[待審閱文段]
╭──
民俗習慣作為本土的一種文化現象,蘊含著鄉土社會的傳統。在中國,以血緣關系為主導的兼具地域性的家庭、宗族組織結構是社會最基層的組織單位。在歷史的進程中,這種血緣關系表現為自然的宗法關系而將其風俗習慣慢慢地積淀下來,進而給中國的法律的發展進程留下了烙印般的影響,井逐步形成了中國法律文化的特色與基本品格。中國社會具有典型的“熟人社會”特點,而我國司法體系基本上移植于西方,簡單地依法條裁判無法有效處理全部矛盾糾紛,鑒于我國社會的特質,在不與現行法律沖突的前提下,將善良民俗習慣有條件地引入司法審判領域,對于提高司法裁判的社會認同度和司法公信力具有積極的作用。然而,民俗習慣畢竟不是法律法規,必須有限制地、有條件地加以應用,筆者認為,在司法實踐中民俗習慣的應用應遵循以下四個原則。
╰──
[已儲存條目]
╭──
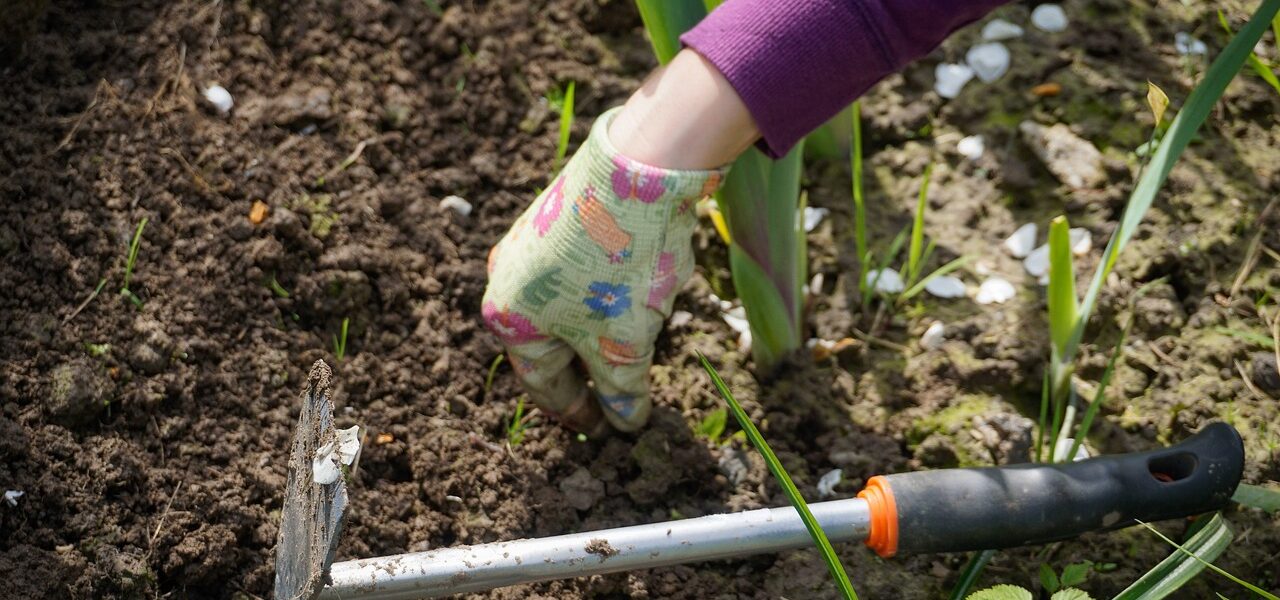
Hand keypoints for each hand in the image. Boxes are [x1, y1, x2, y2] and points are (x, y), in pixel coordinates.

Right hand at [482, 108, 725, 433]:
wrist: (640, 168)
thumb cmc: (620, 267)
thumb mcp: (624, 345)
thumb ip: (622, 392)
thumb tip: (625, 422)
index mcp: (508, 319)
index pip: (545, 385)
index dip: (580, 414)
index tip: (608, 431)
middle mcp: (506, 280)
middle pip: (552, 346)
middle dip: (590, 372)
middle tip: (621, 397)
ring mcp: (530, 244)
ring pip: (568, 309)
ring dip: (601, 333)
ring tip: (638, 345)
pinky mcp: (558, 218)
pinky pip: (579, 275)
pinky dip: (606, 297)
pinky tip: (639, 295)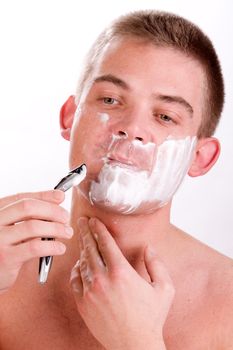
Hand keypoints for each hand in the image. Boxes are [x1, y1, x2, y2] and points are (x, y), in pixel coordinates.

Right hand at [0, 190, 72, 293]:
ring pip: (33, 227)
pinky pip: (34, 247)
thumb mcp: (14, 227)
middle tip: (66, 217)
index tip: (61, 196)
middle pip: (27, 207)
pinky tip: (60, 248)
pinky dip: (52, 246)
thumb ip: (33, 213)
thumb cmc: (5, 248)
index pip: (22, 197)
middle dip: (51, 210)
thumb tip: (58, 196)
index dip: (43, 196)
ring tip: (67, 232)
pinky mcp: (6, 258)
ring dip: (56, 228)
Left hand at [70, 217, 174, 349]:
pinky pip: (75, 280)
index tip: (93, 220)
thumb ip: (157, 264)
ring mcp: (90, 292)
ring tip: (82, 240)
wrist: (134, 345)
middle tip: (81, 222)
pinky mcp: (83, 304)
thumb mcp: (164, 288)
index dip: (98, 228)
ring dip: (82, 249)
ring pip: (82, 263)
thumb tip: (149, 247)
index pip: (105, 242)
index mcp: (122, 272)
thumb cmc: (151, 318)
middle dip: (85, 232)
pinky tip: (79, 264)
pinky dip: (76, 269)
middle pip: (90, 248)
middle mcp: (103, 279)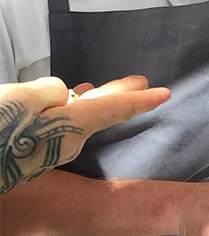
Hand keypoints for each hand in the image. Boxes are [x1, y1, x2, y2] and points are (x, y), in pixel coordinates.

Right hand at [0, 76, 169, 192]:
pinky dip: (60, 110)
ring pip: (74, 116)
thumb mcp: (15, 102)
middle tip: (143, 82)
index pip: (112, 109)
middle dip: (119, 94)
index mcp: (66, 127)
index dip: (139, 99)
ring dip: (87, 100)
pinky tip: (58, 103)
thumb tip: (61, 93)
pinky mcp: (31, 152)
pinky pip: (53, 124)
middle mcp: (63, 141)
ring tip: (93, 87)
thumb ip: (46, 94)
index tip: (166, 94)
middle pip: (98, 111)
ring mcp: (47, 150)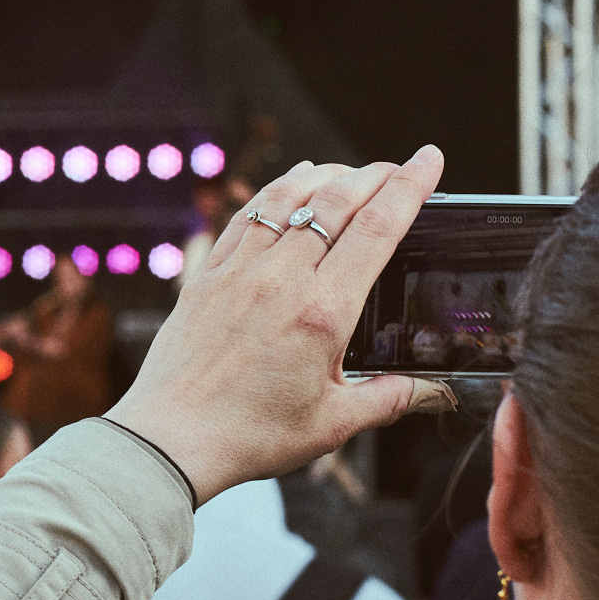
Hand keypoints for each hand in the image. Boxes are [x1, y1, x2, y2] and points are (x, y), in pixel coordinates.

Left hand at [106, 150, 447, 503]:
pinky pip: (247, 214)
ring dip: (327, 174)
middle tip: (400, 168)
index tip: (429, 160)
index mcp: (322, 313)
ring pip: (289, 196)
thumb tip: (429, 388)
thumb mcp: (333, 424)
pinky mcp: (207, 275)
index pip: (377, 229)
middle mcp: (280, 280)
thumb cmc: (250, 436)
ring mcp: (239, 271)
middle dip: (377, 174)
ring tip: (352, 172)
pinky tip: (294, 181)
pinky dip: (277, 189)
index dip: (410, 187)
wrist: (169, 439)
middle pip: (337, 200)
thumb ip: (388, 399)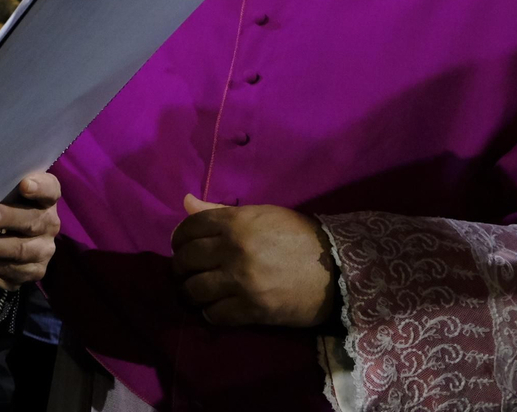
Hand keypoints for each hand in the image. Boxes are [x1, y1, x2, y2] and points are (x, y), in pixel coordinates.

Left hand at [0, 173, 60, 289]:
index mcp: (45, 198)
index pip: (50, 189)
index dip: (40, 187)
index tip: (24, 185)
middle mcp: (49, 224)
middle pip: (33, 221)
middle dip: (8, 218)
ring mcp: (43, 250)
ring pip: (20, 250)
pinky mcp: (32, 272)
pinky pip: (8, 269)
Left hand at [170, 195, 337, 327]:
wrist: (337, 269)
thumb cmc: (298, 236)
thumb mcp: (261, 215)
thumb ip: (220, 212)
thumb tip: (186, 201)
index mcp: (235, 223)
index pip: (188, 229)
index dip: (179, 239)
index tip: (182, 248)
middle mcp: (233, 250)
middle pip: (186, 260)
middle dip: (181, 267)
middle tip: (187, 273)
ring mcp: (241, 282)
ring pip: (194, 290)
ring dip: (191, 292)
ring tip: (198, 293)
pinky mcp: (252, 309)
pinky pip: (215, 314)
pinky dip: (210, 313)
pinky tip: (215, 308)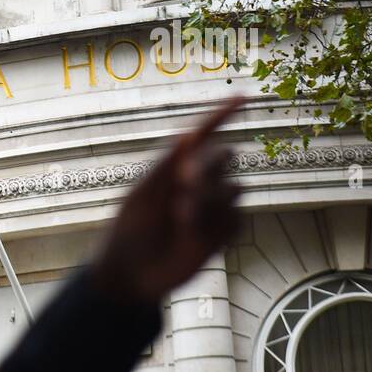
╰──
把論述民俗習慣與司法審判的文段重寫一遍,從“民俗習慣作為本土的一種文化現”開始,到“慣的應用應遵循以下四個原則。”結束,並將其中的“熟人社會”換成“人情社會”。

[輸出如下]
民俗習慣作為本土的一種文化現象,蘊含著鄉土社會的傳統。在中國,以血緣關系為主導的兼具地域性的家庭、宗族組織結構是社會最基層的組織單位。在歷史的進程中,這種血緣關系表現為自然的宗法關系而將其風俗習慣慢慢地積淀下來,進而給中國的法律的發展進程留下了烙印般的影響,井逐步形成了中國法律文化的特色與基本品格。中國社會具有典型的“人情社會”特點,而我國司法體系基本上移植于西方,簡單地依法條裁判無法有效處理全部矛盾糾紛,鑒于我國社會的特質,在不與現行法律沖突的前提下,將善良民俗習慣有條件地引入司法審判領域,對于提高司法裁判的社會認同度和司法公信力具有積極的作用。然而,民俗習慣畢竟不是法律法規,必須有限制地、有條件地加以應用,筆者認為,在司法實踐中民俗習慣的應用應遵循以下四個原則。